# Description of the task
Go line by line through the data below and count those with the string "lines". Give the number only.

# Data supplied
********

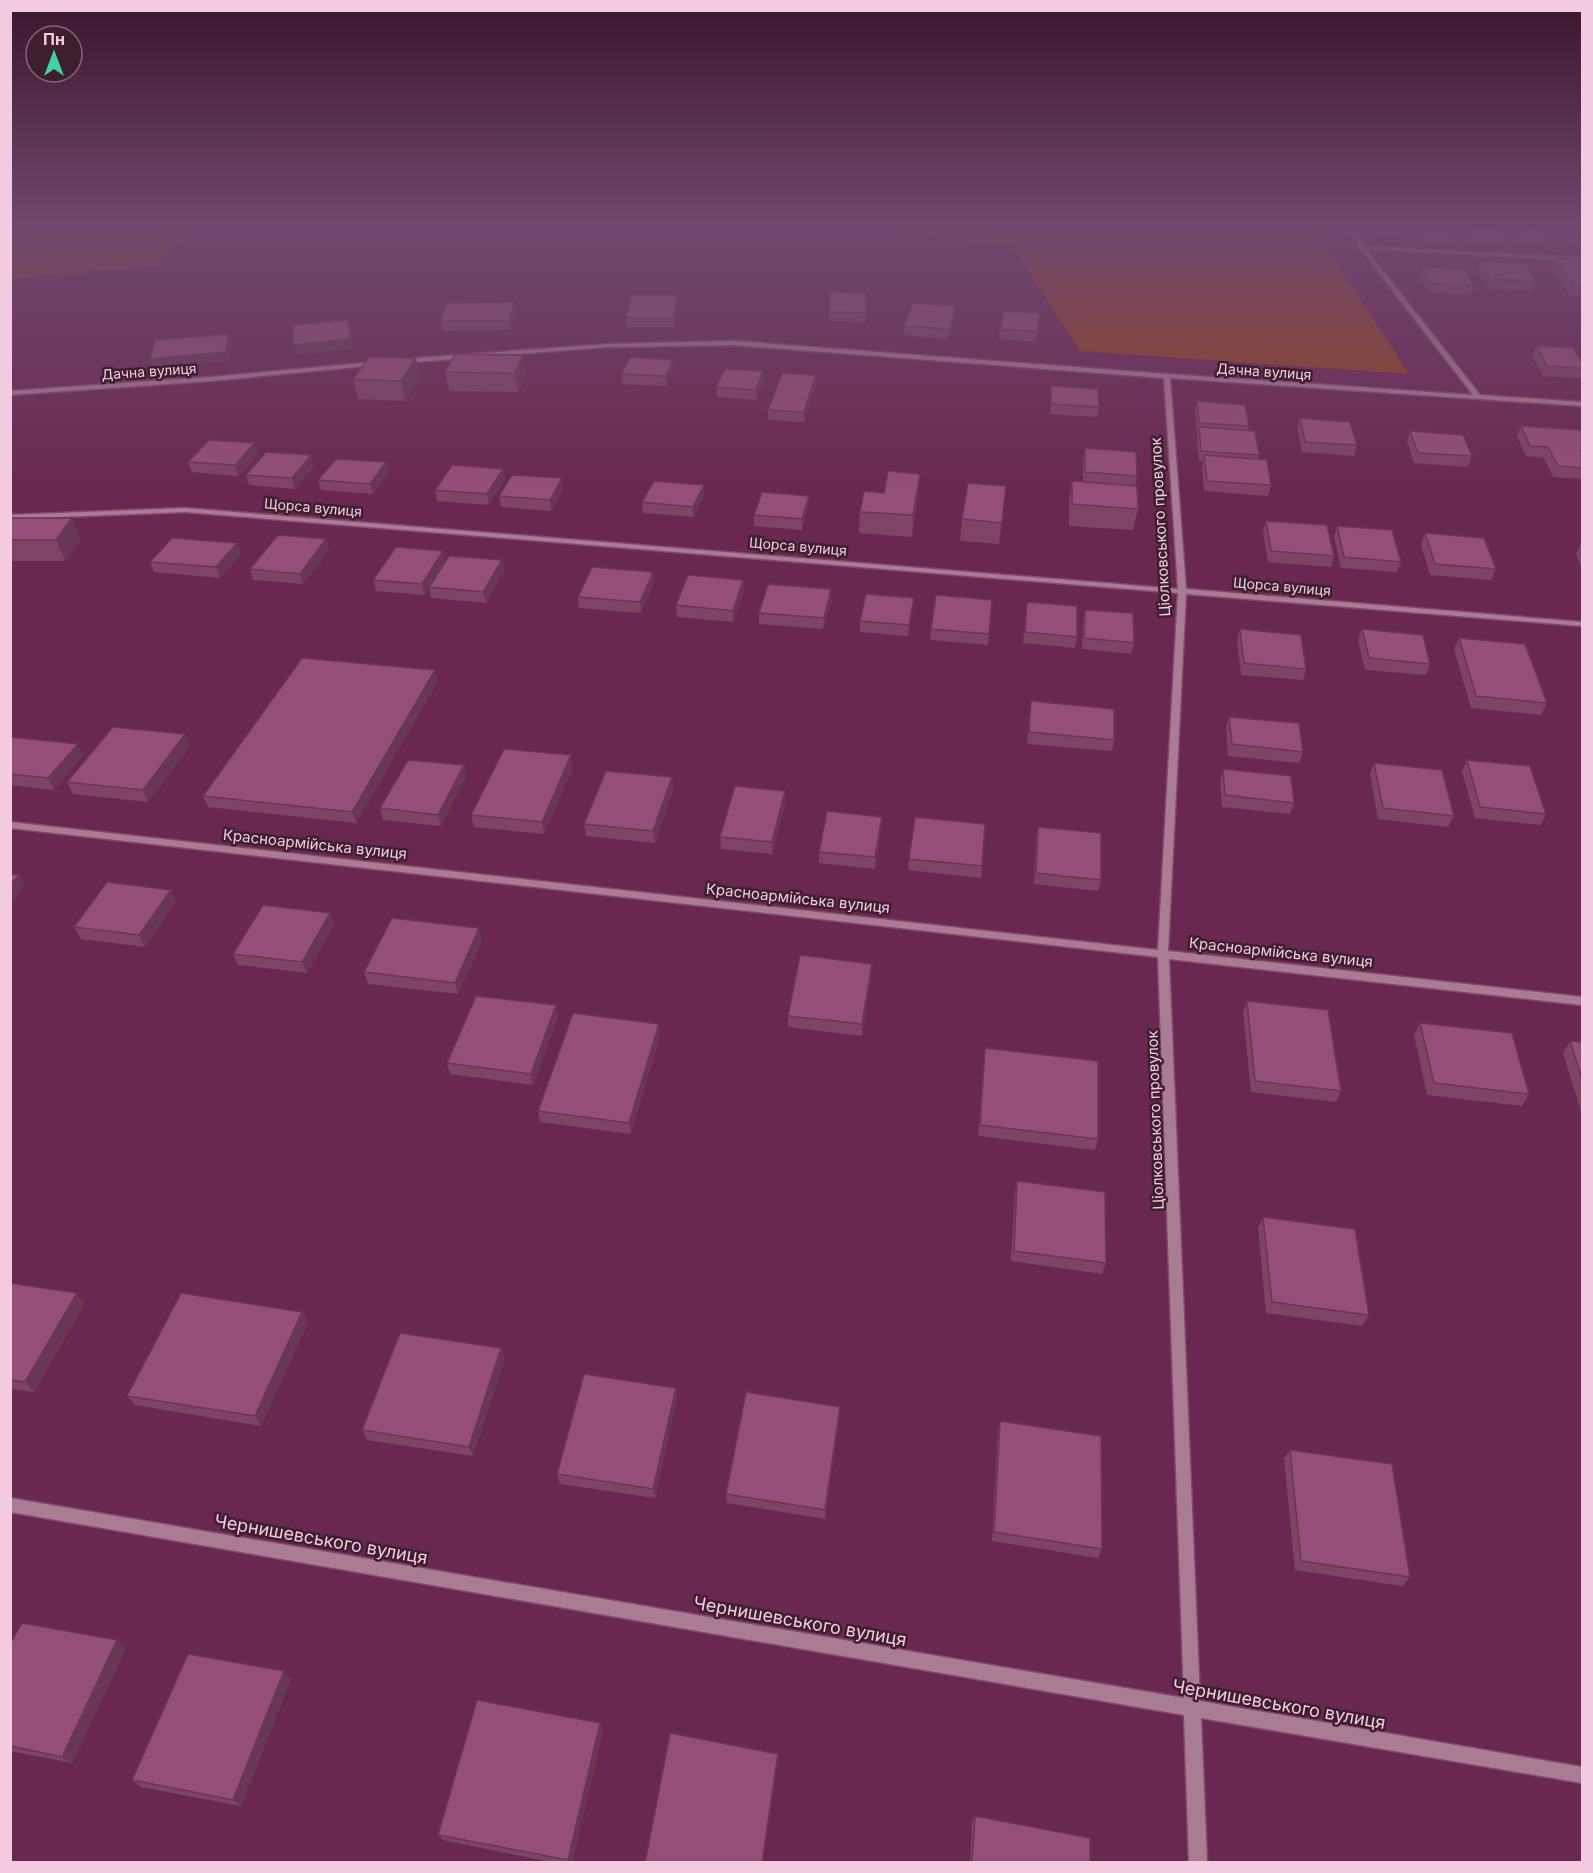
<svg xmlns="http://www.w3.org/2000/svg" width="1593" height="1873" font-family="Inter,sans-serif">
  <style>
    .green { fill: #934419 }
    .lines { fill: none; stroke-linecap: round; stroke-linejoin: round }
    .minor-casing { stroke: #85486d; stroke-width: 3 }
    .minor { fill: #a97c94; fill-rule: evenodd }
    .wall { fill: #7f4366 }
    .shaded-wall { fill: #683753 }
    .building { fill: #944e77; stroke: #683753; stroke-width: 1.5 }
    .labels { text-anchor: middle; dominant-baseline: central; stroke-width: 5; stroke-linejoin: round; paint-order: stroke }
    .far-street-label { font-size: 14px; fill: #f3cadf; stroke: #3d1f30 }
    .street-label { font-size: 15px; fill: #f3cadf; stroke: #3d1f30 }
    .near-street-label { font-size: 18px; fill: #f3cadf; stroke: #3d1f30 }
  </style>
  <rect width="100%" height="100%" fill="#6a2850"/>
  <path class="green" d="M11,227H192L158,266L11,278Z
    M846,227H1313L1409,374L1080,351L1012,245Z"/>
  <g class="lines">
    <g class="minor-casing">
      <path id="minor" d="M1348,227H1352L1364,246L1582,258V261L1366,249L1480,395L1582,402V406L1170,378L1186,589L1582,622V626L1186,594L1168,951L1582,997V1005L1169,959L1200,1701L1582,1767V1783L1201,1718L1207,1862H1189L1184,1715L10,1512V1498L1184,1698L1158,957L10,828V822L1158,950L1178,593L185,512L10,519V515L185,508L1178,589L1164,378L733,345L609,347L403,363L400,361L403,359L609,344L733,341L1167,374L1473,395L1360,248Z
        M375,362L378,364L377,365L211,381L10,395V391L211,377Z"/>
    </g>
    <use href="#minor" class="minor"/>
  </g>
  <path class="wall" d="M1375,227H1413L1414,230L1412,239L1380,237Z
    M1414,227H1455L1459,233L1456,242L1420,240Z
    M1461,227H1501L1506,235L1503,244L1469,242Z
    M1510,227H1540L1546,236L1543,245L1520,244L1510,228Z
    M1574,227H1582V249H1579L1570,235Z
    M1556,258L1582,260V296H1570L1552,267Z
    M1481,261L1536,281L1532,291L1488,288L1478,270Z
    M1424,267L1474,286L1470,295L1428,292L1421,276Z
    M866,293L865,322L829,321V312Z
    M514,302L515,311L510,330L442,331L440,321Z
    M678,305L674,327H627L626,318Z
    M956,306L955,316L948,339L903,335L904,326Z
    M1040,313L1036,342L999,339L1000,329Z
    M1536,346L1582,363V375L1581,378L1543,376L1532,356Z
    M523,355L526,374L518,392L449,391L445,372Z
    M673,360L674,370L666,386L622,384L621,374Z
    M763,371L764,381L756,400L717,397L716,387Z
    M816,375V385L804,422L768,420V410Z
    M420,377L405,401L358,399L353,379Z
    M1051,386L1099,407L1097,417L1050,414Z
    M1197,401L1249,426L1248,431L1259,455L1258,459L1271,485L1268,496L1204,491L1202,466L1203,461H1199L1197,438L1198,433H1197L1195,412Z
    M1300,418L1357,445L1354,456L1302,452L1297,428Z
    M1521,426L1582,430V479L1553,477L1544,458L1526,456L1517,436Z
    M1410,431L1472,456L1468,467L1414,463L1407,441Z
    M1085,448L1137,476L1135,486L1138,509L1133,530L1069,526V502L1072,481L1083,482V459Z
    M258,454L238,476L192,472L188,462Z
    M311,455L314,466L295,489L249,485L246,475Z
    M503,469L505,479L489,505L437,501L435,490Z
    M389,472L373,494L321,490L318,480Z
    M920,474L918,494L912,537L859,533L860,512L884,493Z
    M704,485V495L694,517L643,513L642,502Z
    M1006,486L999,544L960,541L962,519Z
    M563,489L551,511L501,507L499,496Z
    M808,506L802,530L754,526V515Z
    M10,518L81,539L65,561H10Z
    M1266,521L1334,556L1331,567L1268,562L1263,532Z
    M1337,526L1401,562L1397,572L1341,568L1334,537Z
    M1425,533L1496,569L1491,580L1430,575L1421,544Z
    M326,539L329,550L303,584L253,580L250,569Z
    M1581,543H1582V569L1576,554Z
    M241,554L220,578L154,572L150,562Z
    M502,560L504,571L486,603L431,598L429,587L424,595L376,591L373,580L445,562Z
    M743,580L744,591L733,622L677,617L676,605Z
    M654,583L641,613L579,608L578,597Z
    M831,600L823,629L759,624V613Z
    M992,600L988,645L930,640L931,629Z
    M1027,602L1077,637L1075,648L1023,643Z
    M913,609L908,636L860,632V621Z
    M1085,610L1134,643L1131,654L1082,649L1083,621Z
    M1240,629L1306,669L1303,680L1241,675L1237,641Z
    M1362,629L1430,664L1426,675L1365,670L1358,640Z
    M1459,638L1547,703L1541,715L1471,708L1454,649Z
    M438,681L356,823L208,807L203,796Z
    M1031,701L1114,740L1112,751L1027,744Z
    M1229,717L1303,752L1299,763L1228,756L1226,728Z
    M185,734L190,746L148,802L73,794L67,782Z
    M10,737L78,744L83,755L54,790L10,785Z
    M1467,760L1546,814L1540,825L1475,818L1462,771Z
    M1374,763L1454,816L1448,827L1378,819L1370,774Z
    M573,767L544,834L474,827L471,815Z
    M1223,769L1294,803L1290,814L1222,807L1220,781Z
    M466,777L441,826L383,820L380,808Z
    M673,789L655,843L586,836L584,824Z
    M785,802L772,854L721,849L720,837Z
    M1038,827L1101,880L1098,891L1034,884L1036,838Z
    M881,828L875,869L819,863V852Z
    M909,859L982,866L981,878L908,870Z
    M176,901L145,947L81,939L74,927Z
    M330,913L334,924L307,973L238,965L233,954Z
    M482,940L458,994L368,984L364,972Z
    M871,975L862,1036L788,1027V1016Z
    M1247,1001L1341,1091L1336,1102L1251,1092L1243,1012Z
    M556,1005L558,1017L533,1085L450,1074L447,1063Z
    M1420,1023L1529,1094L1522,1106L1427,1095L1414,1035Z
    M660,1035L631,1134L540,1122L538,1111Z
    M1570,1041L1582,1042V1115L1563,1053Z
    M985,1048L1098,1139L1095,1150L978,1136L984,1059Z
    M1017,1181L1106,1263L1102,1274L1011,1261L1015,1192Z
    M1263,1217L1369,1315L1362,1326L1266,1313L1258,1228Z
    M10,1283L85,1303L34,1392L10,1389Z
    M302,1312L308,1322L261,1426L135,1405L127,1396Z
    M501,1348L505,1358L473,1456L367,1440L362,1430Z
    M677,1398L655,1498L560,1484L557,1474Z
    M840,1407L839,1417L825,1519L727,1503L726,1494Z
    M1000,1421L1102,1549L1098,1558L992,1541L998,1430Z
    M1290,1450L1410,1577L1402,1586L1295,1570L1284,1459Z
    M10,1644L126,1648L72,1763L10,1751Z
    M291,1679L241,1806L141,1787L132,1780Z
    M600,1723L603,1730L572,1863H555L443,1840L438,1835Z
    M975,1816L1090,1863H970L972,1822Z"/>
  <path class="shaded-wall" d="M677,295L678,305L674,327V318Z
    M514,302L515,311L510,330L509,321Z
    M956,306L955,316L948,339L949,329Z
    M348,320L351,329L352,349L296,355L293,345Z
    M229,334L232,343L229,362L154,368L150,359Z
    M523,355L526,374L518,392L515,373Z
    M416,358L420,377L405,401L401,381Z
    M673,360L674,370L666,386V376Z
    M763,371L764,381L756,400V390Z
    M816,375V385L804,422V412Z
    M255,443L258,454L238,476L235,465Z
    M311,455L314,466L295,489L292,478Z
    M386,462L389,472L373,494L370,484Z
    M503,469L505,479L489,505L487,494Z
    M920,474L918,494L912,537L913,515Z
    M562,478L563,489L551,511L550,500Z
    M704,485V495L694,517L693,507Z
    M809,496L808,506L802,530V519Z
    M72,518L81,539L65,561L56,540Z
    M326,539L329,550L303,584L300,574Z
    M237,543L241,554L220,578L216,567Z
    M443,551L445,562L424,595L422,584Z
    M502,560L504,571L486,603L483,592Z
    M653,572L654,583L641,613L640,602Z
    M743,580L744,591L733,622V611Z
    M831,589V600L823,629L824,618Z
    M914,598L913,609L908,636L909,625Z
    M435,670L438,681L356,823L352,812Z
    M185,734L190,746L148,802L143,790Z
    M78,744L83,755L54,790L48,778Z
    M571,755L573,767L544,834L542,822Z
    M464,765L466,777L441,826L438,815Z
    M672,777L673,789L655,843L653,831Z
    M785,791V802L772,854V842Z
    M882,817L881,828L875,869V857Z
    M19,875L25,886L10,905V885Z
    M171,890L176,901L145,947L139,935Z
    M330,913L334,924L307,973L302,962Z
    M479,928L482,940L458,994L455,983Z
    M872,964L871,975L862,1036V1024Z
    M556,1005L558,1017L533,1085L531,1074Z
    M659,1024L660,1035L631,1134L629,1123Z
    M77,1293L85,1303L34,1392L25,1382Z
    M302,1312L308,1322L261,1426L255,1416Z
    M501,1348L505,1358L473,1456L469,1447Z
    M676,1388L677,1398L655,1498L653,1489Z
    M840,1407L839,1417L825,1519V1510Z
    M117,1640L126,1648L72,1763L62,1757Z
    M284,1671L291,1679L241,1806L233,1800Z
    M600,1723L603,1730L572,1863H569L568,1860Z
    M778,1754V1760L763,1863H762Z"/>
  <path class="building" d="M1381,227H1413L1414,230L1382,229Z
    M1420,227H1455L1459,233L1423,231Z
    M1469,227H1501L1506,235L1472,234Z
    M1518,227H1540L1546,236L1523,235Z
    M1574,227H1582V239Z
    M1556,258L1582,260V287L1574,286Z
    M1481,261L1525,263L1536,281L1491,279Z
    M1424,267L1465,269L1474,286L1431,283Z
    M830,292L866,293V313L829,312Z
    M631,295H677L674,318H626Z
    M514,302L509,321H440L447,303Z
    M913,303L956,306L949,329L904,326Z
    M1004,311L1040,313L1037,332L1000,329Z
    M348,320L350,339L293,345V325Z
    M229,334L226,352L150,359L155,340Z
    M1536,346L1573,348L1582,363V368L1547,366Z
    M455,354L523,355L515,373L445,372Z
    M369,357L416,358L401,381L353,379Z
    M630,357L673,360L666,376L621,374Z
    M725,369L763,371L756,390L716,387Z
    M782,373L816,375L804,412L768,410Z
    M1051,386L1098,389L1099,407L1051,404Z
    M1197,401L1245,405L1249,426L1199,423Z
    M1300,418L1350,422L1357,445L1305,442Z
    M1521,426L1582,430V450H1581L1582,453V468L1558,466L1548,447L1530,446Z
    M1199,427L1255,431L1259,455L1201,451Z
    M1410,431L1463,435L1472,456L1418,453Z
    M209,440L255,443L235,465L188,462Z
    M1085,448L1136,452L1137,476L1085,472Z
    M266,452L311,455L292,478L246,475Z
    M1204,455L1267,460L1271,485L1207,481Z
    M336,459L386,462L370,484L318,480Z
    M452,465L503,469L487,494L435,490Z
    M888,471L920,474L913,515L860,512L864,491L884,493Z
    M512,475L562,478L550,500L499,496Z
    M654,481L704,485L693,507L642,502Z
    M1072,481L1137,486L1138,509L1072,504Z
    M968,483L1006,486L1002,523L962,519Z
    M762,492L809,496L802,519L754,515Z
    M10,518H72L56,540H10Z
    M1266,521L1327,525L1334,556L1271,551Z
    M1337,526L1392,530L1401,562L1344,557Z
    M1425,533L1484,538L1496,569L1435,564Z
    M278,535L326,539L300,574L250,569Z
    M172,538L237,543L216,567L150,562Z
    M396,547L443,551L422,584L373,580Z
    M449,556L502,560L483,592L429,587Z
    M592,567L653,572L640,602L578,597Z
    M688,575L743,580L733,611L676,605Z
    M768,584L831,589L824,618L759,613Z
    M866,594L914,598L909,625L860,621Z
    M936,595L992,600L989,634L931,629Z
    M1027,602L1077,606V637L1025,632Z
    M1085,610L1133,613L1134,643L1084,638Z
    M1240,629L1301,635L1306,669L1244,663Z
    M1362,629L1423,635L1430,664L1369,658Z
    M1459,638L1525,644L1547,703L1476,696Z
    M302,658L435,670L352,812L203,796Z
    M1031,701L1114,709V740L1029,732Z
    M1229,717L1299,723L1303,752L1232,744Z
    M113,727L185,734L143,790L67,782Z
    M10,737L78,744L48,778L10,774Z
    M504,749L571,755L542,822L471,815Z
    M408,760L464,765L438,815L380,808Z
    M1467,760L1530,766L1546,814L1480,807Z
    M1374,763L1442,770L1454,816L1383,808Z
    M1223,769L1291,776L1294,803L1225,795Z
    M606,771L672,777L653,831L584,824Z
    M735,786L785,791L772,842L720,837Z
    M827,811L882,817L875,857L819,852Z
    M915,817L985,824L982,866L909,859Z
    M1038,827L1101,833V880L1036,873Z
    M10,874L19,875L10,885Z
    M107,882L171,890L139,935L74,927Z
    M263,905L330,913L302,962L233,954Z
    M392,918L479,928L455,983L364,972Z
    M800,955L872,964L862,1024L788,1016Z
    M476,996L556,1005L531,1074L447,1063Z
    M1247,1001L1328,1010L1341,1091L1255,1081Z
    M573,1013L659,1024L629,1123L538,1111Z
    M1420,1023L1512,1033L1529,1094L1434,1083Z
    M1570,1041L1582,1042V1079Z
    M985,1048L1098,1061V1139L980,1125Z
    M1017,1181L1105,1192L1106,1263L1014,1251Z
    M1263,1217L1355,1229L1369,1315L1272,1302Z
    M10,1283L77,1293L25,1382L10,1380Z
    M181,1293L302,1312L255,1416L127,1396Z
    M400,1333L501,1348L469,1447L362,1430Z
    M584,1374L676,1388L653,1489L557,1474Z
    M746,1392L840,1407L825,1510L726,1494Z
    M1000,1421L1101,1436L1102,1549L994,1532Z
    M1290,1450L1392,1464L1410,1577L1301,1561Z
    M22,1623L117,1640L62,1757L10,1746V1644Z
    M188,1654L284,1671L233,1800L132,1780Z
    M477,1700L600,1723L568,1860L438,1835Z
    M670,1733L778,1754L762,1863H645Z
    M975,1816L1090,1838V1863H972Z"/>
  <linearGradient id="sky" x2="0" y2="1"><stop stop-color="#3a162c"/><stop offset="0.46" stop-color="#70486f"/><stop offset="1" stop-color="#70486f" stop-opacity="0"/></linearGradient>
  <rect width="1593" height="489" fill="url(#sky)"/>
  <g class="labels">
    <g class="far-street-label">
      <text transform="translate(149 371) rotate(-4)">Дачна вулиця</text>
      <text transform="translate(1264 371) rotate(4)">Дачна вулиця</text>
      <text transform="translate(313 507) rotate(5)">Щорса вулиця</text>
      <text transform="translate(798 546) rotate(5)">Щорса вулиця</text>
      <text transform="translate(1282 586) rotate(5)">Щорса вулиця</text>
    </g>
    <g class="street-label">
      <text transform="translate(1160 527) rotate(-93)">Ціолковського провулок</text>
      <text transform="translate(315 844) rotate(6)">Красноармійська вулиця</text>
      <text transform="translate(798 898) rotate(6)">Красноармійська вулиця</text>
      <text transform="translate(1281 952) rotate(6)">Красноармійська вулиця</text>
      <text transform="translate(1155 1120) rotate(-92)">Ціолковського провулок</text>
    </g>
    <g class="near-street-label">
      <text transform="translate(321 1539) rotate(10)">Чернишевського вулиця</text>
      <text transform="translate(800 1621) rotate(10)">Чернишевського вулиця</text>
      <text transform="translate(1279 1704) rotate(10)">Чернишевського вулиця</text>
    </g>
  </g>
  <rect width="1593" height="1873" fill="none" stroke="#f3cadf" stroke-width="24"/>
  <g transform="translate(54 54)"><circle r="28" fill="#3d1f30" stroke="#866376" stroke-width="1.5"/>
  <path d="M0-4.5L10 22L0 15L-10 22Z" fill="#41d4a1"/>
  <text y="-9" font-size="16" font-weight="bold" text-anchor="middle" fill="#f3cadf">Пн</text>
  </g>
</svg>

********

# Answer to this exercise
2